If you want to control your emotions, first be aware of your breath. If you feel angry, change how you are breathing. Change from a slow inhalation and fast exhalation to fast inhalation and slow exhalation. Notice that your anger is subsiding.

If you are anxious, change your breathing to a slow inhale and exhale. Your panic will slowly diminish.

If our feelings impact how we breathe, manipulating our breath should change how we feel. Breathing and feeling are interdependent.

There is a similar relationship between posture and feelings. When we are worried, depressed, or insecure, our shoulders slouch. In talk therapy, as the therapist tries to improve how we feel, we eventually straighten your shoulders. It takes time to see improvement. At GR8 Life Ceo we take the opposite approach. We straighten the posture by massaging the fascia that developed between the muscles and bones in the shoulders by slouching. Stand up straight and, voilà, something interesting happens. You feel better about yourself. You are not as depressed.

Your body posture can impact your emotional state and you can use it to change your mood in ways that foster greater happiness.

Process impacts structure, but structure impacts process, too. Or in other words, functions impacts form in the long run and form impacts function in the short run.

It is easier to understand it through an analogy: a riverbank controls how a river flows, but, over time, the flow of the river also affects the structure of the riverbank.

Riverbanks are formed over a long period of time, whereas the structure of the riverbanks immediately impacts the flow of the river. The short-run impacts the long-run, in the long-run. Likewise, the long-run impacts the short-run, in the short-run.

By changing the riverbank, we can change how the river flows. By changing the structure, we can change the water flows.

By strengthening the shoulders of a person so that they stand up straight, we change how the person feels. How we breathe changes how we feel, too.

In the practice of managing change, we can change strategy by changing organizational structure. Trying to implement a new strategy with an old organizational structure is like trying to redirect the flow of the river within the old riverbank.
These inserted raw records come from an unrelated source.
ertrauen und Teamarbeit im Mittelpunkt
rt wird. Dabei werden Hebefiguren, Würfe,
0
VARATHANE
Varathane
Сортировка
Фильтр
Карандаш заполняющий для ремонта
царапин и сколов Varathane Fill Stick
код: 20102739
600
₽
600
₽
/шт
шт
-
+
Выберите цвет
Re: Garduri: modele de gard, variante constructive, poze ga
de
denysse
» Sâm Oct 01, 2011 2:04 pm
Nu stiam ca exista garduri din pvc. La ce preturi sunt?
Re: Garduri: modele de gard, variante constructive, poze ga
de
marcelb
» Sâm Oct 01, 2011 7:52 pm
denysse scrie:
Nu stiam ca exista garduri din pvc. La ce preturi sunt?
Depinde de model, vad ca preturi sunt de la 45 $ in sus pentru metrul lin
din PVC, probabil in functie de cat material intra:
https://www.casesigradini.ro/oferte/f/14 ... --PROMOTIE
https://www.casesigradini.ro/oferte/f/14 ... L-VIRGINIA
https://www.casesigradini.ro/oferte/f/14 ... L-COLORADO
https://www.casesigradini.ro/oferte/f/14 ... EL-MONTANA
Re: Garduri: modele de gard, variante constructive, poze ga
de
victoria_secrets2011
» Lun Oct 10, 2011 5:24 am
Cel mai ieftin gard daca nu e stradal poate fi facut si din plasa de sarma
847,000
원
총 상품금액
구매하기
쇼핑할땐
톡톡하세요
You need to change the riverbanks first. By changing the riverbank first, you redirect the flow of the river, which, in the long-run, will reinforce and possibly adjust the initial riverbanks you developed.

If you want to know how a person feels right now, watch them breathe. If you want to know how they have been feeling for some time, watch their posture or walk.

If you want to know which strategy a company is really following, analyze its organizational structure.

If you want to disrupt the strategy in your company, you first need to disrupt its structure.